== DATA LISTING ==
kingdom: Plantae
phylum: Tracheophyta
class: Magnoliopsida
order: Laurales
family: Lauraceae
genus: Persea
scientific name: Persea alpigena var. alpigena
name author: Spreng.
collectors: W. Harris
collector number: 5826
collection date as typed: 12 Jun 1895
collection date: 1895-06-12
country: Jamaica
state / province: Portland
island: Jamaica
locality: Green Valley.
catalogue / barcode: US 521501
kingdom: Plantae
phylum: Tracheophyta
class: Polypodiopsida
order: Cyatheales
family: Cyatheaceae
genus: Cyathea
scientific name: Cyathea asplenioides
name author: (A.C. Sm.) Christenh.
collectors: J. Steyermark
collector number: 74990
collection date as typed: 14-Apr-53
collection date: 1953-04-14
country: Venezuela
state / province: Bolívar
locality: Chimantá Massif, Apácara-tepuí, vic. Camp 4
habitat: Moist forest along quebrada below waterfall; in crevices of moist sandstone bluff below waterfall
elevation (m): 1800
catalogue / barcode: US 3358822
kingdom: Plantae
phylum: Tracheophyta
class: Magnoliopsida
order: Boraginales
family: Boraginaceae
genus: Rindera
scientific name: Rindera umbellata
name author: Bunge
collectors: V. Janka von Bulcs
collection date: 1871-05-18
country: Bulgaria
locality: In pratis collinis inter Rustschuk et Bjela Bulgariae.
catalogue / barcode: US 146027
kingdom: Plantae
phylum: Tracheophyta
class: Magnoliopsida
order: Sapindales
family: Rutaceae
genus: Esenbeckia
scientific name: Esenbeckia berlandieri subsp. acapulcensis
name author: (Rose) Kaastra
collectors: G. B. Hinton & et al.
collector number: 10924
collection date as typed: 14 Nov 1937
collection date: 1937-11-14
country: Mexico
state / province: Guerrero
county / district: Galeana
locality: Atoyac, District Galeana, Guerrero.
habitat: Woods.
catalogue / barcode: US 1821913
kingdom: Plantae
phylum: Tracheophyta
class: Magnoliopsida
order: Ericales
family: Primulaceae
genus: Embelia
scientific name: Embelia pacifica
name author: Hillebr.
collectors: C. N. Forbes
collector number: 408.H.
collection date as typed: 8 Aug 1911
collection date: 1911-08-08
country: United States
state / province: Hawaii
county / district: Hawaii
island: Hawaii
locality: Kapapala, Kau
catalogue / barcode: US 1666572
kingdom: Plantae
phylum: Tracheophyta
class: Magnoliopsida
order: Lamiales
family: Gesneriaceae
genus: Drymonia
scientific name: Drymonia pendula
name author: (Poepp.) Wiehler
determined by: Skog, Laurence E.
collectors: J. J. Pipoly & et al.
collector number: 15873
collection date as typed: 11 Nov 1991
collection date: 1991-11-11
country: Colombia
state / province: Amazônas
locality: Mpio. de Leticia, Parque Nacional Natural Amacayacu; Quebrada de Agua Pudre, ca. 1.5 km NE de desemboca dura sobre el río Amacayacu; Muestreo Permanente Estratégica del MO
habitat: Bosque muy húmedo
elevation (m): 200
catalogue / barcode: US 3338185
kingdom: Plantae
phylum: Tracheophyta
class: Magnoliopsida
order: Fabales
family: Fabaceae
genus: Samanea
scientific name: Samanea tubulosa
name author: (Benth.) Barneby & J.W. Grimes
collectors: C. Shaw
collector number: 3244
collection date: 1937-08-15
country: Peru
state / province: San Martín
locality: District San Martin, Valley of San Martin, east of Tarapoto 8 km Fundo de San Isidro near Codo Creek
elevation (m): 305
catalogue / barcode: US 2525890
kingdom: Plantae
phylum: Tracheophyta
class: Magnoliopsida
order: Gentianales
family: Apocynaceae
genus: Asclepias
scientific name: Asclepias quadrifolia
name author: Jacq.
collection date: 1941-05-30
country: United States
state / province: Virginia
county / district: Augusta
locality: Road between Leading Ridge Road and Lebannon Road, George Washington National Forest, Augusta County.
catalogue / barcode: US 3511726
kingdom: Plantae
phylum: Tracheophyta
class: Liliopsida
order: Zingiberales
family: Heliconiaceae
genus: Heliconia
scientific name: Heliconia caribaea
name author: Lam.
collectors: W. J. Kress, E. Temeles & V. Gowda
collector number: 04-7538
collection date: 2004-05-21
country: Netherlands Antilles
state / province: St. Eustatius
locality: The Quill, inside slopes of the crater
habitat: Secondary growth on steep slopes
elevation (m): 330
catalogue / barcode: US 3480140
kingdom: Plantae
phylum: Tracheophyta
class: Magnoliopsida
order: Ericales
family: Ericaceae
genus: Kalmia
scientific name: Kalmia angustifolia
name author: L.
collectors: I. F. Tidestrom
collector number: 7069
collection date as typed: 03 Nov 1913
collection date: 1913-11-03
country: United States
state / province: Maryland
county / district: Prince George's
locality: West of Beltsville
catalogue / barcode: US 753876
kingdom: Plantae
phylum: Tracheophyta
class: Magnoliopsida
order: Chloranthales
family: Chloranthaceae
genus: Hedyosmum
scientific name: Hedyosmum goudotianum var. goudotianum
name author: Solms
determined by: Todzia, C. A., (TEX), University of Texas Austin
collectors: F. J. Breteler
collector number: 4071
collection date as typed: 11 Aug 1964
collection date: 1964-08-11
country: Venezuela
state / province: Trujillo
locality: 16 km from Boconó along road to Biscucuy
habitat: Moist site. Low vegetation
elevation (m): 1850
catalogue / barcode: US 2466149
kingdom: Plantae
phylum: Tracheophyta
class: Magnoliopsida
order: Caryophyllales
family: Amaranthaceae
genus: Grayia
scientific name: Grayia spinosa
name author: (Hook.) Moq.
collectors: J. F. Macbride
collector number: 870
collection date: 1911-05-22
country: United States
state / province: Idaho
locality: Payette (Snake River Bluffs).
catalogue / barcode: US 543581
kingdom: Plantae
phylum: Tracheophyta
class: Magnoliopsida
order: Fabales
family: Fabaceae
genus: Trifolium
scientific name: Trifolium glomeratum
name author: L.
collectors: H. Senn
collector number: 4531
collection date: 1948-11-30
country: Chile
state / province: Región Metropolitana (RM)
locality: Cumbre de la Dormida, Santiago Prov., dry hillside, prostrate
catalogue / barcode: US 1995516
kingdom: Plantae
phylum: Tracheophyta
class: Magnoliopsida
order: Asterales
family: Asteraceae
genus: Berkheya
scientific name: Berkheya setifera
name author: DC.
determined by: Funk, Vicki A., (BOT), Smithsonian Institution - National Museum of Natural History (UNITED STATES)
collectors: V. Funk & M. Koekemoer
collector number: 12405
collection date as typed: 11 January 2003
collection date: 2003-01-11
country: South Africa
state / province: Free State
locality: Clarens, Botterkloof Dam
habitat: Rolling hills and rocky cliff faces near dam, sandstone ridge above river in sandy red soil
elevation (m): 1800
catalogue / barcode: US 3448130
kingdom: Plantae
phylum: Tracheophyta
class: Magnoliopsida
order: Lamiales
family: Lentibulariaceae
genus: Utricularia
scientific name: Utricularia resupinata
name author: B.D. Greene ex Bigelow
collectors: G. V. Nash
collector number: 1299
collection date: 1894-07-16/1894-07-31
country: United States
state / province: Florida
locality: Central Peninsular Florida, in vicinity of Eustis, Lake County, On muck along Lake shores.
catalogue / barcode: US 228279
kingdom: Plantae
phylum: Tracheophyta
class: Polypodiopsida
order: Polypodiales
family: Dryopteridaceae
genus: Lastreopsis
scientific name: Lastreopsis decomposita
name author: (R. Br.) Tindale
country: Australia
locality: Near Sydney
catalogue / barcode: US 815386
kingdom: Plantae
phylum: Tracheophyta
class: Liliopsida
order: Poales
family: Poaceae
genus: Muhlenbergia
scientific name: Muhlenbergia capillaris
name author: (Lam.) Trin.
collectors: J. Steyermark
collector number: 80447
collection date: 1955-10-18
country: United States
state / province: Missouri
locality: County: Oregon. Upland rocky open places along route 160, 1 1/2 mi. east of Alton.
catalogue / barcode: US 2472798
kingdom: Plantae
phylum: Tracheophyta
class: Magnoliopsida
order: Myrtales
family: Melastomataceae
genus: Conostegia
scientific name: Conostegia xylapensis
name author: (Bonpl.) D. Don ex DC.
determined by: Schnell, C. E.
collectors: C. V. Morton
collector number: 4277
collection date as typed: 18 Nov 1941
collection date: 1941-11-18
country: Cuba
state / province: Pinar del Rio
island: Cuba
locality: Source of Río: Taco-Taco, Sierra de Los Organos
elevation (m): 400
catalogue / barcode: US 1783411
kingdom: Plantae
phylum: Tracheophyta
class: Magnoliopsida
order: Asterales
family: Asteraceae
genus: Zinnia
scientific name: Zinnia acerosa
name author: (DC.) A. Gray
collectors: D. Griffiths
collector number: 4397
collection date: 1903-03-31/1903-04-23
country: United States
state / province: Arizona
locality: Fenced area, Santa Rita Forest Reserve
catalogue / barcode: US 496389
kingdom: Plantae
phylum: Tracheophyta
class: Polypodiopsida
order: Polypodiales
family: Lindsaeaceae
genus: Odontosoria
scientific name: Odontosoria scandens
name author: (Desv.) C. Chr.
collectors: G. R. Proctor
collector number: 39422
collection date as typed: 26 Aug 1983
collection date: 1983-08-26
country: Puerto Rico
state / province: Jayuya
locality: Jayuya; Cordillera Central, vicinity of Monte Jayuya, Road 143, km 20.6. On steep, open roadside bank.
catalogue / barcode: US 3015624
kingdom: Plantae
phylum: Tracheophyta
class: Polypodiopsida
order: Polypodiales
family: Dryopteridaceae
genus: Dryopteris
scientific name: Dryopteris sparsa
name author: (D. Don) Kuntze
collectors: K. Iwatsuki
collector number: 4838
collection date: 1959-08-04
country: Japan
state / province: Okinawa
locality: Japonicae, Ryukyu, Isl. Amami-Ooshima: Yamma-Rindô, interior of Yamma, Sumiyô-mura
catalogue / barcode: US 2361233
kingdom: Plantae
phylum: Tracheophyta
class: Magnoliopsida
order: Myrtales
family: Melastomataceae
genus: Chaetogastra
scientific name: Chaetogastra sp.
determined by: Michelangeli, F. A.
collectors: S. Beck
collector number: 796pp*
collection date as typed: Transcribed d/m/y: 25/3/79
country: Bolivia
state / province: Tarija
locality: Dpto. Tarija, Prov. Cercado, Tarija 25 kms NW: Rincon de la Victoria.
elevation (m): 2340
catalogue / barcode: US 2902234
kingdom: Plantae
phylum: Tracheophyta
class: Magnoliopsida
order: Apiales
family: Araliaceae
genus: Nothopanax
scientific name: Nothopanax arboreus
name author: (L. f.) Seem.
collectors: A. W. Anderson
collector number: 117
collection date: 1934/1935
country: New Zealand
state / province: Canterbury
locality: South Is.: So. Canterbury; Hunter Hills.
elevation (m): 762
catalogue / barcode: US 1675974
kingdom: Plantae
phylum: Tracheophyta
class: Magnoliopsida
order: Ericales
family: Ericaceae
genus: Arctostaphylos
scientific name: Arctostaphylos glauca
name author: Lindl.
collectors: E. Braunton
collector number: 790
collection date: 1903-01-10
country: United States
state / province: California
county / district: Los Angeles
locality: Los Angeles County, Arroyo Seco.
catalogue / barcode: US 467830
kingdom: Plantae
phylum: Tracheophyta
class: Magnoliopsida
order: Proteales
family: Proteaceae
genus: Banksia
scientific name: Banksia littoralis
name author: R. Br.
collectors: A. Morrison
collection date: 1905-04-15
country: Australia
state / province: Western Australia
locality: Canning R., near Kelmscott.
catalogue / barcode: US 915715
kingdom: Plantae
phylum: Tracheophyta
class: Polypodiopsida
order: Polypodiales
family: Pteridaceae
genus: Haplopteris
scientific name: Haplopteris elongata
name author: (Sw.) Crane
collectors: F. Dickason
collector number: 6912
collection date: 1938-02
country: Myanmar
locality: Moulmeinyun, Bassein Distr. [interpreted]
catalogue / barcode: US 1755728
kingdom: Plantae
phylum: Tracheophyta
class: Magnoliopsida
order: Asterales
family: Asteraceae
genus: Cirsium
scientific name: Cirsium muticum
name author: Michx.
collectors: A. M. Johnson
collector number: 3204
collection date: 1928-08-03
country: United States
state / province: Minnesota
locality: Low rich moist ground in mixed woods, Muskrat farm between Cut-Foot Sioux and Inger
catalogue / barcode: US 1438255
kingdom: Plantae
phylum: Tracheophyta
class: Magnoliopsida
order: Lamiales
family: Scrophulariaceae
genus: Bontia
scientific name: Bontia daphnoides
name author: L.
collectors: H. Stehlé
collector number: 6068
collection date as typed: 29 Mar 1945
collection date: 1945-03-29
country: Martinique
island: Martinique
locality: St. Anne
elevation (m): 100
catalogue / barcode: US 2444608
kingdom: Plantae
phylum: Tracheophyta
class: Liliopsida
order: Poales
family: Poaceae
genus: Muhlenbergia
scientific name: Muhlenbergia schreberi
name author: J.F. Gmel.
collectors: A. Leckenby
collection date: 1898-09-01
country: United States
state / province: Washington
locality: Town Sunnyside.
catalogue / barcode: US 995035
===
» REQUIREMENT:
Please copy the entries without any change, starting with the line with "country: Cuba" and going on through the line with "scientific name: Odontosoria scandens".

» WRITTEN ANSWER:
country: Cuba
state / province: Pinar del Rio
island: Cuba
locality: Source of Río: Taco-Taco, Sierra de Los Organos
elevation (m): 400
catalogue / barcode: US 1783411
kingdom: Plantae
phylum: Tracheophyta
class: Magnoliopsida
order: Asterales
family: Asteraceae
genus: Zinnia
scientific name: Zinnia acerosa
name author: (DC.) A. Gray
collectors: D. Griffiths
collector number: 4397
collection date: 1903-03-31/1903-04-23
country: United States
state / province: Arizona
locality: Fenced area, Santa Rita Forest Reserve
catalogue / barcode: US 496389
kingdom: Plantae
phylum: Tracheophyta
class: Polypodiopsida
order: Polypodiales
family: Lindsaeaceae
genus: Odontosoria
scientific name: Odontosoria scandens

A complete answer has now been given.